African Monarch Lodges, home to Nambwa Tented Lodge and Kazile Island Lodge inside Bwabwata National Park, is the cumulative product of the passion and dedication that its founders, Dusty and Tinolla, have put into its formation.
The lodges are part and parcel of their environment-the most crucial element of their success.
“As lodge owners, we are custodians of the wild. We take this seriously. So when we build, we ensure that the natural environment is our number one priority.”
And so a new effort was born of this need to conserve, protect and give back: The Sijwa Project.
The Sijwa Project is the repurposing and reinventing of all recyclable waste from the African Monarch Lodges in the Zambezi Region of Namibia as well as from the local community into exquisite sellable arts and crafts. Another part is an organic permaculture nursery to supply food for local people and lodge guests. The sandy soil is nourished with composted food waste and super strength worm juice, given another boost by an occasional dollop of elephant dung. Sijwa is also about a cultural village, an artisanal skills training centre, a beehive project, a free-range egg-producing scheme and a junior ranger training venue. Plus it’s an indigenous tree nursery for visitors to offset their carbon footprint. The trees are looked after by a local ‘tree guardian’ to ensure a better chance to survive nibbling goats.

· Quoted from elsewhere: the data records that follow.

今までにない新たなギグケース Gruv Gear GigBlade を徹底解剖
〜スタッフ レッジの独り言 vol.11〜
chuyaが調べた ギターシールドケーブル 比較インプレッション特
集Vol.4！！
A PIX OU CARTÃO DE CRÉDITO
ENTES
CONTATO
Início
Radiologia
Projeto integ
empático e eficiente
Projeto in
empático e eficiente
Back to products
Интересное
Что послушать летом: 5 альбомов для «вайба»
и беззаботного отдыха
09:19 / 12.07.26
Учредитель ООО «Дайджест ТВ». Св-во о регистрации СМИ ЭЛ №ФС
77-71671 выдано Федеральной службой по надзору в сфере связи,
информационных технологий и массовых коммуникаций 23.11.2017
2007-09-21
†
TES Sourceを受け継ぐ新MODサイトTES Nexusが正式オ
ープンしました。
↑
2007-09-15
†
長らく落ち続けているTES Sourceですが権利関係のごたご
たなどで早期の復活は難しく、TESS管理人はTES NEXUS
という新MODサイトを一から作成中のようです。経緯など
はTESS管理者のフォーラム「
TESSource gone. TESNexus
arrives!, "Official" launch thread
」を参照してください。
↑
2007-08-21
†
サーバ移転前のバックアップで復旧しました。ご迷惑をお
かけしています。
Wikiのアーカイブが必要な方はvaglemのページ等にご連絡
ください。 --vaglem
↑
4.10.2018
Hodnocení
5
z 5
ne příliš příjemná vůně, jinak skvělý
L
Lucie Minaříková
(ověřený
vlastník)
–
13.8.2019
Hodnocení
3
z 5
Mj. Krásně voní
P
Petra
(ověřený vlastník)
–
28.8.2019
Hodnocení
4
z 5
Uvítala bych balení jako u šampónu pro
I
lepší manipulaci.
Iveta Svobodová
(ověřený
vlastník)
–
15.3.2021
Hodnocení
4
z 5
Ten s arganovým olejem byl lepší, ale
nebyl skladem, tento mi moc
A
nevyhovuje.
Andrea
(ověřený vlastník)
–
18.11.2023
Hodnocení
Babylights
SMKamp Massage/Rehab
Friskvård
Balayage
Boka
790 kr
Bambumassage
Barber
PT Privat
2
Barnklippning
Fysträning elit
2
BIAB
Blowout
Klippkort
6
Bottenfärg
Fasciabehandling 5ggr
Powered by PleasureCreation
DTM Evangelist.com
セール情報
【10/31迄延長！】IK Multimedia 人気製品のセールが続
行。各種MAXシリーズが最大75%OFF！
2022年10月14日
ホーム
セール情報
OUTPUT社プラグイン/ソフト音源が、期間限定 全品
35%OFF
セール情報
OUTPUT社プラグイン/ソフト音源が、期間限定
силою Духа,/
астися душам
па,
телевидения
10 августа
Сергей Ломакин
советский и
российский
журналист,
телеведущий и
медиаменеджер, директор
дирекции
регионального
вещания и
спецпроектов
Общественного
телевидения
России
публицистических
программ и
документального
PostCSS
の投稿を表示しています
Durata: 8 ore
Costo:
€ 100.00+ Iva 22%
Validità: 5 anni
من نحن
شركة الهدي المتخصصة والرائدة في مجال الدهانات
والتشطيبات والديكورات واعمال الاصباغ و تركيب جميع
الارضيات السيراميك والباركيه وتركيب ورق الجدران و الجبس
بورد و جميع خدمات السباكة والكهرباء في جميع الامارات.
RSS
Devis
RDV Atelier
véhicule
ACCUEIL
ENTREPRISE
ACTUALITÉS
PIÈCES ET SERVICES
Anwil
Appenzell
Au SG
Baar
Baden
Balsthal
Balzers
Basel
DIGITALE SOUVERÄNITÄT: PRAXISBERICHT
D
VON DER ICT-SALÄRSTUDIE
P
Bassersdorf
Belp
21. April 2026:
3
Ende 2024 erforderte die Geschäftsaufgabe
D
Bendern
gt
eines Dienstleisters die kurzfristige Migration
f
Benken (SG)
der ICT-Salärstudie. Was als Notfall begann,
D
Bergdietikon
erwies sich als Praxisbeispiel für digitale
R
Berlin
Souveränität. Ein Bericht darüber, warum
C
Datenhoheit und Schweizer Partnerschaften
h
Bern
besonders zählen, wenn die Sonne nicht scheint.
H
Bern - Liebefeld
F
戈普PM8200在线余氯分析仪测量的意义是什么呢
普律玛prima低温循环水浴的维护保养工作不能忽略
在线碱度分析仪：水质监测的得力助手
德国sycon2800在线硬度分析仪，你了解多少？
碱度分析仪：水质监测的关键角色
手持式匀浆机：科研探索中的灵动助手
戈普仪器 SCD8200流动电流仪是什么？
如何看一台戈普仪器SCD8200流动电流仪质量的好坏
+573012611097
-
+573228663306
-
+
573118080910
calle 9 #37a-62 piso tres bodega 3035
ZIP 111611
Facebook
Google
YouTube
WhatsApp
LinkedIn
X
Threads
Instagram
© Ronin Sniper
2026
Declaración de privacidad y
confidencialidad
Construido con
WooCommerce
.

With a boundless passion for everything they put their minds to, Dusty and Tinolla apply a ‘go big or go home’ kind of attitude and the Sijwa Project is no exception.
“This vision is bigger than us – we occupy a tiny space on this planet-but we know The Sijwa Project will make a real difference and be a shining example of Best Practice for sustainability in a wildlife area.”
The Sijwa Project reuses water bottles in an effort to build a better future. Michelle McLean recently visited African Monarch Lodges’ Nambwa Tented Lodge, where she experienced first-hand the impact The Sijwa Project has in the local community.
The Recycled Plastic Bottle Project turns empty water bottles into usable building material by simply filling the bottles with other plastic waste and sand. The filled bottles are then placed alongside each other with and cemented with clay from old termite mounds. Furthermore, the project will employ women from the area, training them and providing them with a source of income.